- _Goal of the exercise_
Print the listing below again, exactly. Skip the pictures.

- _Given entries_

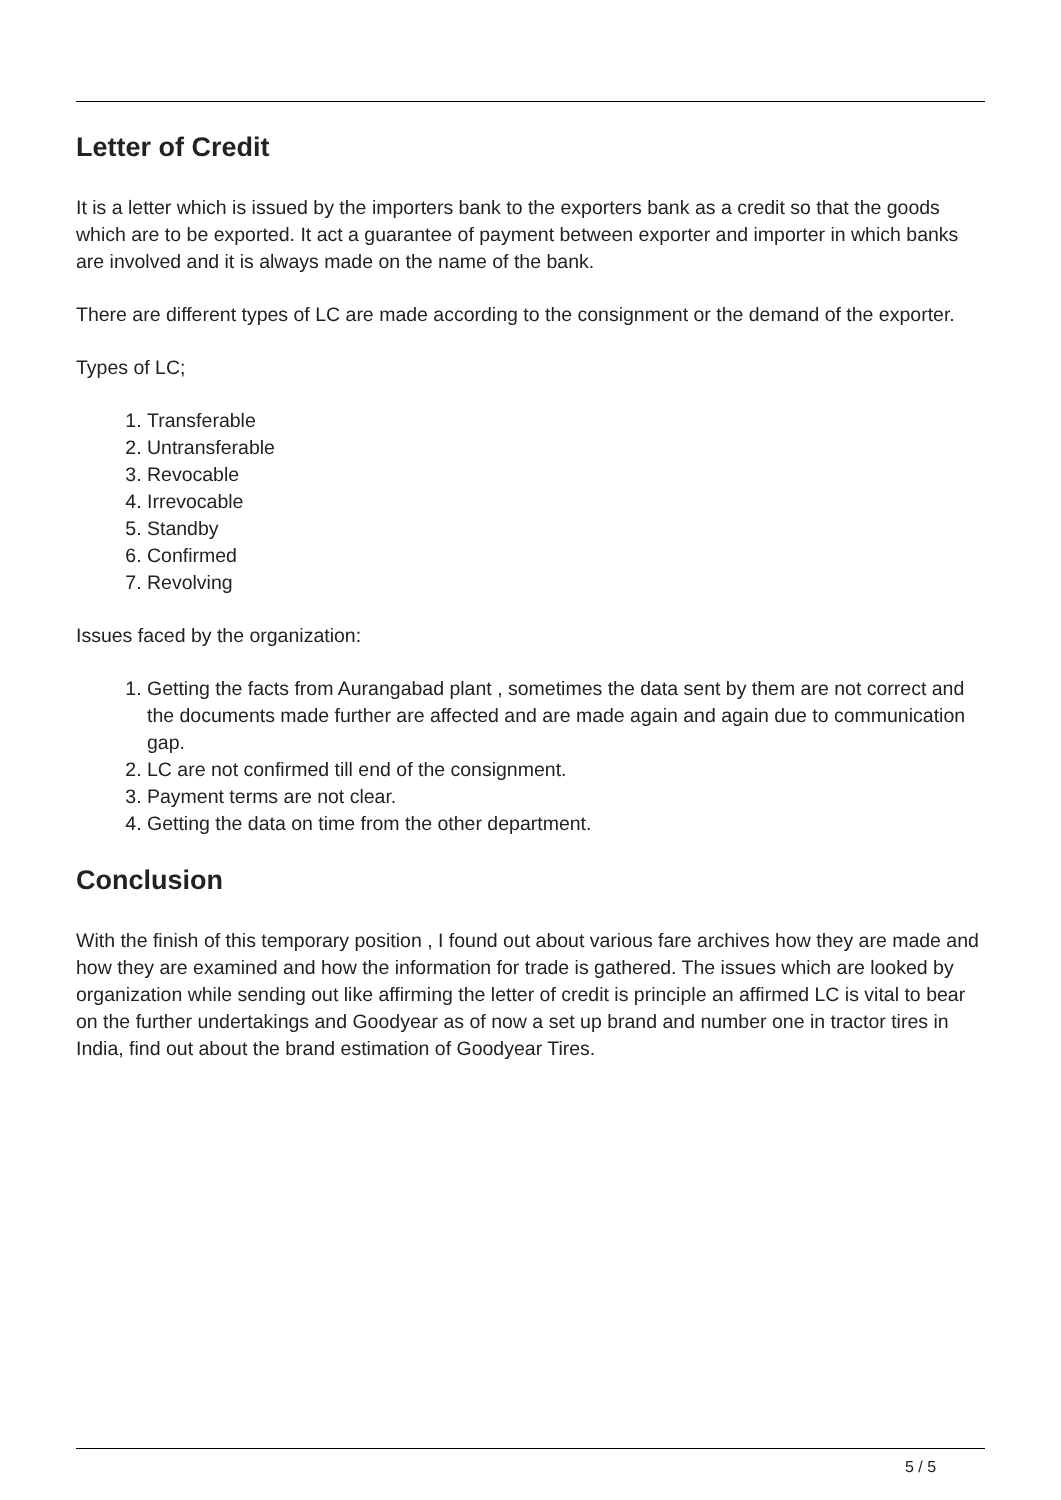Letter of Credit
It is a letter which is issued by the importers bank to the exporters bank as a credit so that the goods which are to be exported. It act a guarantee of payment between exporter and importer in which banks are involved and it is always made on the name of the bank.
There are different types of LC are made according to the consignment or the demand of the exporter.
Types of LC;
1. Transferable
2. Untransferable
3. Revocable
4. Irrevocable
5. Standby
6. Confirmed
7. Revolving
Issues faced by the organization:
1. Getting the facts from Aurangabad plant , sometimes the data sent by them are not correct and the documents made further are affected and are made again and again due to communication gap.
2. LC are not confirmed till end of the consignment.
3. Payment terms are not clear.
4. Getting the data on time from the other department.
Conclusion
With the finish of this temporary position , I found out about various fare archives how they are made and how they are examined and how the information for trade is gathered. The issues which are looked by organization while sending out like affirming the letter of credit is principle an affirmed LC is vital to bear on the further undertakings and Goodyear as of now a set up brand and number one in tractor tires in India, find out about the brand estimation of Goodyear Tires.
5 / 5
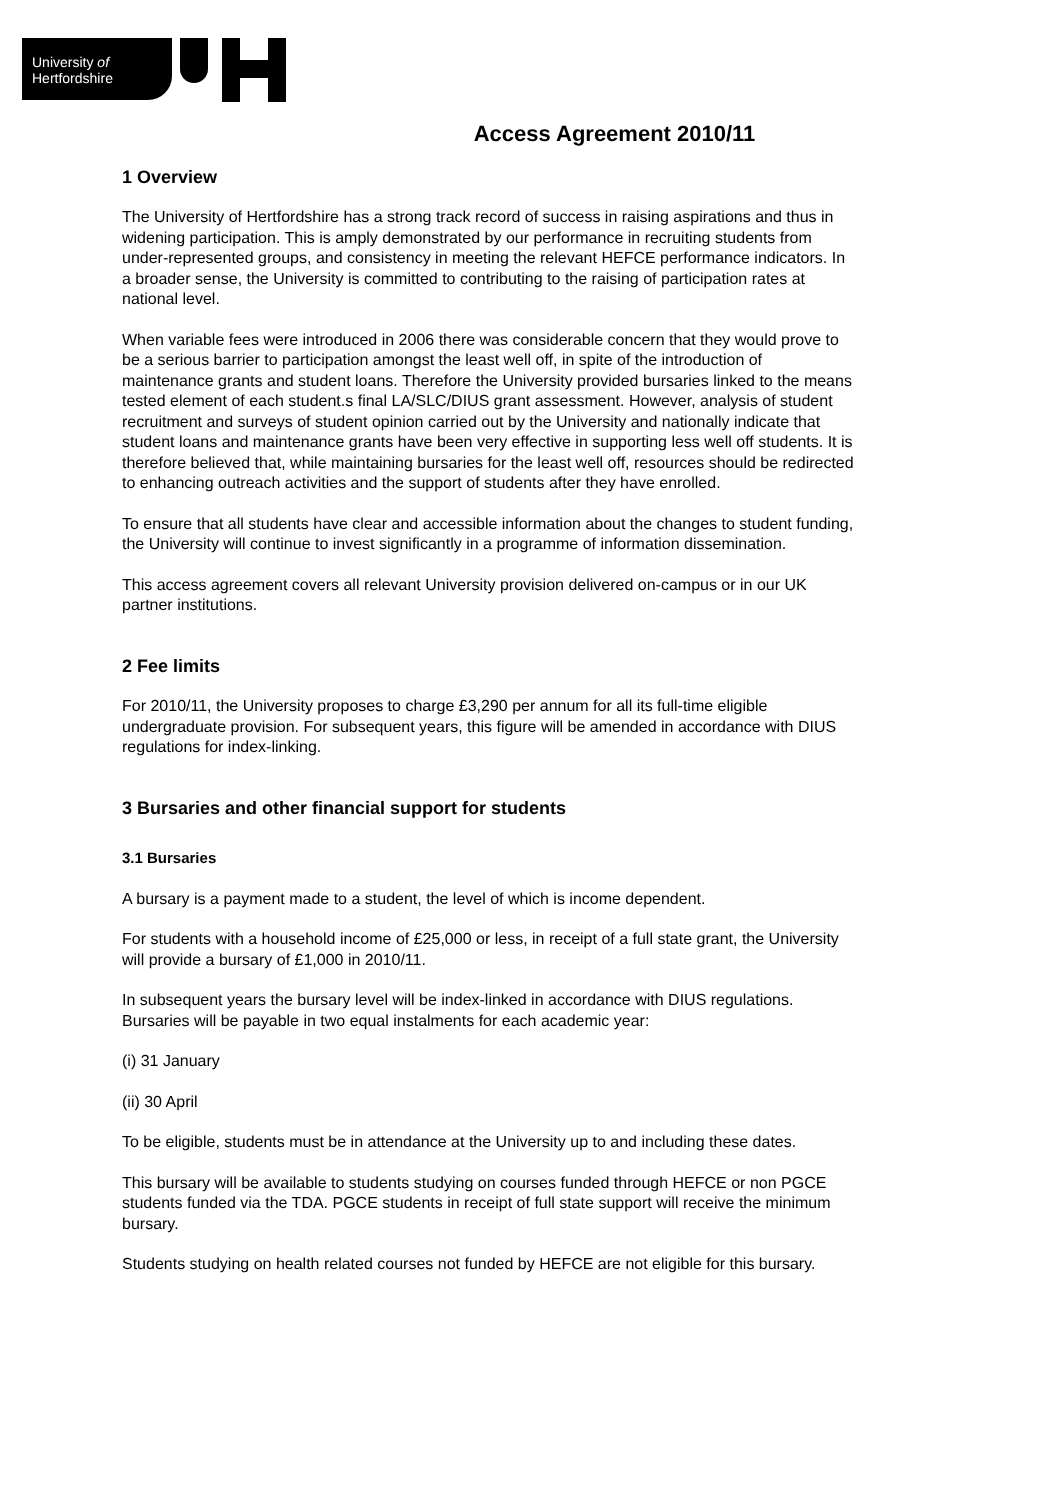University of
Hertfordshire
Access Agreement 2010/11
1 Overview
The University of Hertfordshire has a strong track record of success in raising aspirations and thus in widening participation. This is amply demonstrated by our performance in recruiting students from under-represented groups, and consistency in meeting the relevant HEFCE performance indicators. In a broader sense, the University is committed to contributing to the raising of participation rates at national level.
When variable fees were introduced in 2006 there was considerable concern that they would prove to be a serious barrier to participation amongst the least well off, in spite of the introduction of maintenance grants and student loans. Therefore the University provided bursaries linked to the means tested element of each student.s final LA/SLC/DIUS grant assessment. However, analysis of student recruitment and surveys of student opinion carried out by the University and nationally indicate that student loans and maintenance grants have been very effective in supporting less well off students. It is therefore believed that, while maintaining bursaries for the least well off, resources should be redirected to enhancing outreach activities and the support of students after they have enrolled.
To ensure that all students have clear and accessible information about the changes to student funding, the University will continue to invest significantly in a programme of information dissemination.
This access agreement covers all relevant University provision delivered on-campus or in our UK partner institutions.
2 Fee limits
For 2010/11, the University proposes to charge £3,290 per annum for all its full-time eligible undergraduate provision. For subsequent years, this figure will be amended in accordance with DIUS regulations for index-linking.
3 Bursaries and other financial support for students
3.1 Bursaries
A bursary is a payment made to a student, the level of which is income dependent.
For students with a household income of £25,000 or less, in receipt of a full state grant, the University will provide a bursary of £1,000 in 2010/11.
In subsequent years the bursary level will be index-linked in accordance with DIUS regulations. Bursaries will be payable in two equal instalments for each academic year:
(i) 31 January
(ii) 30 April
To be eligible, students must be in attendance at the University up to and including these dates.
This bursary will be available to students studying on courses funded through HEFCE or non PGCE students funded via the TDA. PGCE students in receipt of full state support will receive the minimum bursary.
Students studying on health related courses not funded by HEFCE are not eligible for this bursary.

- _Response to this task_
Letter of Credit
It is a letter which is issued by the importers bank to the exporters bank as a credit so that the goods which are to be exported. It act a guarantee of payment between exporter and importer in which banks are involved and it is always made on the name of the bank.
There are different types of LC are made according to the consignment or the demand of the exporter.
Types of LC;
1. Transferable
2. Untransferable
3. Revocable
4. Irrevocable
5. Standby
6. Confirmed
7. Revolving
Issues faced by the organization:
1. Getting the facts from Aurangabad plant , sometimes the data sent by them are not correct and the documents made further are affected and are made again and again due to communication gap.
2. LC are not confirmed till end of the consignment.
3. Payment terms are not clear.
4. Getting the data on time from the other department.
Conclusion
With the finish of this temporary position , I found out about various fare archives how they are made and how they are examined and how the information for trade is gathered. The issues which are looked by organization while sending out like affirming the letter of credit is principle an affirmed LC is vital to bear on the further undertakings and Goodyear as of now a set up brand and number one in tractor tires in India, find out about the brand estimation of Goodyear Tires.
5 / 5
University of
Hertfordshire
Access Agreement 2010/11
1 Overview
The University of Hertfordshire has a strong track record of success in raising aspirations and thus in widening participation. This is amply demonstrated by our performance in recruiting students from under-represented groups, and consistency in meeting the relevant HEFCE performance indicators. In a broader sense, the University is committed to contributing to the raising of participation rates at national level.
When variable fees were introduced in 2006 there was considerable concern that they would prove to be a serious barrier to participation amongst the least well off, in spite of the introduction of maintenance grants and student loans. Therefore the University provided bursaries linked to the means tested element of each student.s final LA/SLC/DIUS grant assessment. However, analysis of student recruitment and surveys of student opinion carried out by the University and nationally indicate that student loans and maintenance grants have been very effective in supporting less well off students. It is therefore believed that, while maintaining bursaries for the least well off, resources should be redirected to enhancing outreach activities and the support of students after they have enrolled.
To ensure that all students have clear and accessible information about the changes to student funding, the University will continue to invest significantly in a programme of information dissemination.
This access agreement covers all relevant University provision delivered on-campus or in our UK partner institutions.
2 Fee limits
For 2010/11, the University proposes to charge £3,290 per annum for all its full-time eligible undergraduate provision. For subsequent years, this figure will be amended in accordance with DIUS regulations for index-linking.
3 Bursaries and other financial support for students
3.1 Bursaries
A bursary is a payment made to a student, the level of which is income dependent.
For students with a household income of £25,000 or less, in receipt of a full state grant, the University will provide a bursary of £1,000 in 2010/11.
In subsequent years the bursary level will be index-linked in accordance with DIUS regulations. Bursaries will be payable in two equal instalments for each academic year:
(i) 31 January
(ii) 30 April
To be eligible, students must be in attendance at the University up to and including these dates.
This bursary will be available to students studying on courses funded through HEFCE or non PGCE students funded via the TDA. PGCE students in receipt of full state support will receive the minimum bursary.
Students studying on health related courses not funded by HEFCE are not eligible for this bursary.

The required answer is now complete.